» **What needs to be done**
In the listing below, locate the line containing "meaning you don't" and the line containing "Open Jupyter web-app". Output both of them and every line between, exactly as written, and nothing more.

» **Material for this exercise**
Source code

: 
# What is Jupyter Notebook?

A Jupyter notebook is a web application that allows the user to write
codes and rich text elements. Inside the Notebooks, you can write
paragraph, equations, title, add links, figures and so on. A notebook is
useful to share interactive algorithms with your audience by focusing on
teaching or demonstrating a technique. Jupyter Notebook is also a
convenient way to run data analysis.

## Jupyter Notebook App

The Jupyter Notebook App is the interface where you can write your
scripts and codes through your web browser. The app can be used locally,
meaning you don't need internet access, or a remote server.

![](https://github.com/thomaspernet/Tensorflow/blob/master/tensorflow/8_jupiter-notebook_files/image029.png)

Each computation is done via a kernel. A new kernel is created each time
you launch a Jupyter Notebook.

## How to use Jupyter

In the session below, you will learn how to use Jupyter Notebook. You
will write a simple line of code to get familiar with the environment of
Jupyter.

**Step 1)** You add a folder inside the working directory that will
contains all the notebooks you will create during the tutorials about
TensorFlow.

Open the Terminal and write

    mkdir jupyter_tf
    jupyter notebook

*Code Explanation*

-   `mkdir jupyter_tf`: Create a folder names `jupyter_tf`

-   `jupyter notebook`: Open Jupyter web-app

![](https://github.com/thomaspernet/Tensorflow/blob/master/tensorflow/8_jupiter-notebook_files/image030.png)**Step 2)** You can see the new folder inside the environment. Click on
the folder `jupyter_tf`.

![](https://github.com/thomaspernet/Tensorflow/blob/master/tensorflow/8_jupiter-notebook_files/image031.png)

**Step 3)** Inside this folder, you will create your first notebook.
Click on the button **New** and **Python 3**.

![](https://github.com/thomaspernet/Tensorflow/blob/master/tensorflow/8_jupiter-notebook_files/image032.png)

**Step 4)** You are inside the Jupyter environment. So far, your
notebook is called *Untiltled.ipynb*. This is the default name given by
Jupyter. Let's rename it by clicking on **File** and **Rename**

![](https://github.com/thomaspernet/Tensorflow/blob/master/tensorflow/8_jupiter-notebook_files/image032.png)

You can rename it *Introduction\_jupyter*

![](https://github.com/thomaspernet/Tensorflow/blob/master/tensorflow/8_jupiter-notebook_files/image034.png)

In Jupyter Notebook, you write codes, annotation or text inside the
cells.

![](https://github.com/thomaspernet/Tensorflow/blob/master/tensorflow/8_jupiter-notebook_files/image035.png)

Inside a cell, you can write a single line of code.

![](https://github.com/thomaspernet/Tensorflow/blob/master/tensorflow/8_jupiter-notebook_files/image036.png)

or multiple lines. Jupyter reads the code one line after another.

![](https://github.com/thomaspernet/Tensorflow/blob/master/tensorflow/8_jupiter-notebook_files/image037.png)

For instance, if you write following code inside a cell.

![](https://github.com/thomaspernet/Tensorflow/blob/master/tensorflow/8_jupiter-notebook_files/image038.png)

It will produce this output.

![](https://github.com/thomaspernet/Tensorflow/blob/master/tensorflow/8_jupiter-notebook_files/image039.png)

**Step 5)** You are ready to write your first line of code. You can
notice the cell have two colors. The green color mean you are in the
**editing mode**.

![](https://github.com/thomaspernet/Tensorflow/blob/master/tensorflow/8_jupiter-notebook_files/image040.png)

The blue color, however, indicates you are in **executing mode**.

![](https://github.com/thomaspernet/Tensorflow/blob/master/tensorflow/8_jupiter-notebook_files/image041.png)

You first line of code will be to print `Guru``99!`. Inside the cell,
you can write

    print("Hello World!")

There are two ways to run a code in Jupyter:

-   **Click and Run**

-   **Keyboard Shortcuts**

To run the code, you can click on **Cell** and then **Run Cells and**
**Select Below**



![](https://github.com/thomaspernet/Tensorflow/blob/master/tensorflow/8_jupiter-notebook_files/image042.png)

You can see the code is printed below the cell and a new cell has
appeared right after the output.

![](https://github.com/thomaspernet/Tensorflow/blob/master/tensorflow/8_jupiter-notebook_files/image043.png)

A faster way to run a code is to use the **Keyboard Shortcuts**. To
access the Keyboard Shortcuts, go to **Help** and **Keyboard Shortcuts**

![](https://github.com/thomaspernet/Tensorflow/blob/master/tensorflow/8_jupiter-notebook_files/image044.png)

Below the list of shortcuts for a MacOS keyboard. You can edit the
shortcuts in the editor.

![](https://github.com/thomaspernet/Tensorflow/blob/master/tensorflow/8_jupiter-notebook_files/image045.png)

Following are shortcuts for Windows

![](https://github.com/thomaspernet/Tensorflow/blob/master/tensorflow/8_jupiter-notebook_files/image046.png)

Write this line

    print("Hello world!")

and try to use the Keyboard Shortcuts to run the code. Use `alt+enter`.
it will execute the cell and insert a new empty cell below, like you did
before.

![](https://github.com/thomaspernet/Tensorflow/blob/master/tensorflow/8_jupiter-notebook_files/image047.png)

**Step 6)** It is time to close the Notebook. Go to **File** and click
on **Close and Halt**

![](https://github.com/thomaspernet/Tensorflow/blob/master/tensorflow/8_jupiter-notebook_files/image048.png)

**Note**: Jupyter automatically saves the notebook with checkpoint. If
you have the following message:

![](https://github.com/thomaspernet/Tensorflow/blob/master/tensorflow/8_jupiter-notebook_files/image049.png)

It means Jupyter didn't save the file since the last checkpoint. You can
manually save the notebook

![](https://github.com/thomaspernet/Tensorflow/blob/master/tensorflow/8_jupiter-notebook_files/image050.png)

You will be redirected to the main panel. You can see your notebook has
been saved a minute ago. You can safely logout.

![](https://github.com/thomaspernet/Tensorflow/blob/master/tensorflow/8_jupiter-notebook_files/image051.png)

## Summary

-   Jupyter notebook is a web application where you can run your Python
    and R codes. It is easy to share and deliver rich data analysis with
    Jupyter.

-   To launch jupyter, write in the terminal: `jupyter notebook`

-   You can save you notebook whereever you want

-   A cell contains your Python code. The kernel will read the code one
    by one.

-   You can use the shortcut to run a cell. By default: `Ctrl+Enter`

» **Exercise solution**
meaning you don't need internet access, or a remote server.

![](https://github.com/thomaspernet/Tensorflow/blob/master/tensorflow/8_jupiter-notebook_files/image029.png)

Each computation is done via a kernel. A new kernel is created each time
you launch a Jupyter Notebook.

## How to use Jupyter

In the session below, you will learn how to use Jupyter Notebook. You
will write a simple line of code to get familiar with the environment of
Jupyter.

**Step 1)** You add a folder inside the working directory that will
contains all the notebooks you will create during the tutorials about
TensorFlow.

Open the Terminal and write

    mkdir jupyter_tf
    jupyter notebook

*Code Explanation*

-   `mkdir jupyter_tf`: Create a folder names `jupyter_tf`

-   `jupyter notebook`: Open Jupyter web-app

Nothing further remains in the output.